# static IP disconnecting?



## Maynard46 (Dec 31, 2009)

i have linksys WRT54G wireless g router and i recently setup a static IP for my xbox 360. Since doing this i have been forced to power off my router and modem due to the connection with xbox live being lost. I have also lost connection with my PC. 

i called my ISP when i setup the static ip to get the primary and secondary DNS. I setup my routers IP range from .100 to .105......and i setup the static ip as .150 for the 360

having to power off/on the router and modem isnt a huge deal, but its not something i was forced to do before and i wonder if i did something wrong with the static ip because it never did this before. 


also, i have always been told that a static ip opens all ports for that IP....but with the 360 you have ports that need to be opened and even though i used the static ip i still had to open these ports in the Port Range Forward area of the router.....why is this?

i am no networking person by any means and basically self taught. which in my case means i am not 100% sure and was hoping to get some accurate info on what im doing

thanks guys.....happy new year!


----------



## johnwill (Sep 26, 2002)

The static IP assignments doesn't open any ports, it just assigns the static IP address. You still have to open any required ports in the router.


----------



## Maynard46 (Dec 31, 2009)

thank you John for the quick reply. Any thoughts on the disconnections? every linksys router i have had has been complete garbage, so it wouldnt surprise me if this one was going as well.


----------



## johnwill (Sep 26, 2002)

No clue, but you can do some basic steps to try to improve it.

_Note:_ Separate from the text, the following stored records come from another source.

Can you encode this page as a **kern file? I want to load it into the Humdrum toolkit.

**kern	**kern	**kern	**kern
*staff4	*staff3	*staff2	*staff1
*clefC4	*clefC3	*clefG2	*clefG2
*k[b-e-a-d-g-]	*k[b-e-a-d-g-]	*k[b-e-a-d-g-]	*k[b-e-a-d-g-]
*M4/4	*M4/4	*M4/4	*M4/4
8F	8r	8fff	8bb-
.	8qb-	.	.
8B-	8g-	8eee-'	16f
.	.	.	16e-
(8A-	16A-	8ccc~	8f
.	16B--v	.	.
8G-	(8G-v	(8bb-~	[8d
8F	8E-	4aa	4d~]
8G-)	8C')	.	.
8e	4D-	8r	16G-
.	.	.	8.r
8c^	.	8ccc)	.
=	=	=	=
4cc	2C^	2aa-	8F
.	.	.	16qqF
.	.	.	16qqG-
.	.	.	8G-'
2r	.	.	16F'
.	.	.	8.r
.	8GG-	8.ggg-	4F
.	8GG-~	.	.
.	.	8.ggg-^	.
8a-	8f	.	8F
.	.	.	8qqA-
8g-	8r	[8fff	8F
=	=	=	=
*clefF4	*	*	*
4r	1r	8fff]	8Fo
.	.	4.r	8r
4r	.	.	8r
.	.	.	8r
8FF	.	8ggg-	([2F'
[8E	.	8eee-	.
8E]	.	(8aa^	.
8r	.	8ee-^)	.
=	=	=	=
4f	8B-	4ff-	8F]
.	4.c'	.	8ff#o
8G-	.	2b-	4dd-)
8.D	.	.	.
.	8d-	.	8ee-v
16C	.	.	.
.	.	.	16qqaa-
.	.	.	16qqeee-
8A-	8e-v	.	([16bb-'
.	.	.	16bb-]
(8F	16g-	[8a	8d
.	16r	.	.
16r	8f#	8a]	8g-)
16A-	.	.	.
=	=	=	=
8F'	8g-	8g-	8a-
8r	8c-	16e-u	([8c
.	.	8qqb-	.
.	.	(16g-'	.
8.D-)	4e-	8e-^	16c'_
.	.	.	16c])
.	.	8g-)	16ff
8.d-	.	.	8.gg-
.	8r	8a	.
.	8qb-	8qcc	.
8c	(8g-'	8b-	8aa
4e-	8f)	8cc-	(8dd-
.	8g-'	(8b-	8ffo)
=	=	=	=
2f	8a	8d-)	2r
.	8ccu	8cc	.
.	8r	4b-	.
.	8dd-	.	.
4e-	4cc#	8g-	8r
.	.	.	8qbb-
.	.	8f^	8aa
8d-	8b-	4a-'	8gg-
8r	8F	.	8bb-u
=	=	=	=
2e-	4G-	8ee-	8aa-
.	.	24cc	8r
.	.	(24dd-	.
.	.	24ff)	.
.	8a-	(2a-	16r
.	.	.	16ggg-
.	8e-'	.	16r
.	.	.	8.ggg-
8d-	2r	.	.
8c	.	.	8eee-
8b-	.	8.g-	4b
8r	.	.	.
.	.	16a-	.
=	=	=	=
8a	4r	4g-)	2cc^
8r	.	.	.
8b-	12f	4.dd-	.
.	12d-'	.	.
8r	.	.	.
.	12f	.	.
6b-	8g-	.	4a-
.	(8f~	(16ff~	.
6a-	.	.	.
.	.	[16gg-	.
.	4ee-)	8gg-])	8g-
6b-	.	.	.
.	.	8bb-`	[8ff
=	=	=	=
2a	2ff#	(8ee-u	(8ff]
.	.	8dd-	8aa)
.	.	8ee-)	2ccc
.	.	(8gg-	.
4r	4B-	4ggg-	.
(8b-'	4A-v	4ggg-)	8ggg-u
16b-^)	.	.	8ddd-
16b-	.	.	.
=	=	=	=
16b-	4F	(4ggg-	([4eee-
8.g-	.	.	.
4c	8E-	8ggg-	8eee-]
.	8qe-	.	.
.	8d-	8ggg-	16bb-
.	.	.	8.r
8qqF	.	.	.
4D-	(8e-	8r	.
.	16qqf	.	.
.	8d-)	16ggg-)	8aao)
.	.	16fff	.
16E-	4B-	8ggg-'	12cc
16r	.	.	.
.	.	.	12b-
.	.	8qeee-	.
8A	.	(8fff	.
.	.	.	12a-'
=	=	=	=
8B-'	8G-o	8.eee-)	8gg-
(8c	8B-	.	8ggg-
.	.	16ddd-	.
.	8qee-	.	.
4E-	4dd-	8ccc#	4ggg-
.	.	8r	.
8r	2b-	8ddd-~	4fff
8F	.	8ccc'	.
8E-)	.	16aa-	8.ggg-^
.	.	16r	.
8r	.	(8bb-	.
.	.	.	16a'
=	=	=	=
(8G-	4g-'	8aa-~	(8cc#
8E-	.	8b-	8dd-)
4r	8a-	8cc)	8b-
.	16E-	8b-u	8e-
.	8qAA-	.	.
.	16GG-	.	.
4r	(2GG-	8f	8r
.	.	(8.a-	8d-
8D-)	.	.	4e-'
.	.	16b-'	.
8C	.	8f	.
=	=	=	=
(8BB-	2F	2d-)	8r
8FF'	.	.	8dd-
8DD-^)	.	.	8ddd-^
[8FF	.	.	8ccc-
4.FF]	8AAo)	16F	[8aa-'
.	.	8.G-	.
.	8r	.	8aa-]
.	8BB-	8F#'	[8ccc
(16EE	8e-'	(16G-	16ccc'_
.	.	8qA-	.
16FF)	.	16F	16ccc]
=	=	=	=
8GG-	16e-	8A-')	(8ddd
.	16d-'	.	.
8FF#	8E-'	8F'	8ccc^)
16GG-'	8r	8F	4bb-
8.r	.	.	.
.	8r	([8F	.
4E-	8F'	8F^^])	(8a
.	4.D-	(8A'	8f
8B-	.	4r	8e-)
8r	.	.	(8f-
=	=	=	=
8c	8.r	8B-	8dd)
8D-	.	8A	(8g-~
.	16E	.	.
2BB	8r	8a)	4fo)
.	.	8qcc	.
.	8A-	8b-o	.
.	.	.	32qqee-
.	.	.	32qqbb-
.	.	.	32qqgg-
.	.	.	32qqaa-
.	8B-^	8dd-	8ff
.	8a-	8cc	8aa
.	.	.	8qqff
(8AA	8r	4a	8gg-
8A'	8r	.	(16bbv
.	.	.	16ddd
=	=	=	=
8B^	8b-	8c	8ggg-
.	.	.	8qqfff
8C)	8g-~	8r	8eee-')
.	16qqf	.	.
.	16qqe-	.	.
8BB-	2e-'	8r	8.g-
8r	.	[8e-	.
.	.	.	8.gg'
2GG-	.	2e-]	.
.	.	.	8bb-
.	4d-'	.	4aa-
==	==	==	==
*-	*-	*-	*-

Some things you can try here, listed in the order you should try them.


For wireless connections, remove all the stored wireless profiles and search for networks. You'll have to enter the encryption key again, which is sometimes the issue for connection problems.
For wireless connections, change the channel on the router, I like channels 1, 6, and 11 in the US.
For wireless connections, try moving either the wireless router/AP or the wireless computer. Even a couple of feet will sometimes make a big difference.
Update the network drivers (wired and wireless) on your computer to the latest available.
Update the firmware to the latest version available on the manufacturer's site.
Reset the router to factory defaults and reconfigure.

Many times these measures will resolve a lot of intermittent issues.


----------



## Maynard46 (Dec 31, 2009)

thanks again John

i updated the firmware and will see how that works out. 

i have one other question. I use wired connections for my pc and 360, but i have other users in my home that connect via wireless. I am curious if there is a way to limit the amount of bandwidth the wireless users are getting to keep my wired connection running faster while they are online at the same time?

thanks!!


----------



## johnwill (Sep 26, 2002)

You can configure QoS in the router, but most SOHO routers don't have that effective an implementation of QoS to really make it work. If you have a router that's compatible with DD-WRT firmware, it has real bandwidth management.


----------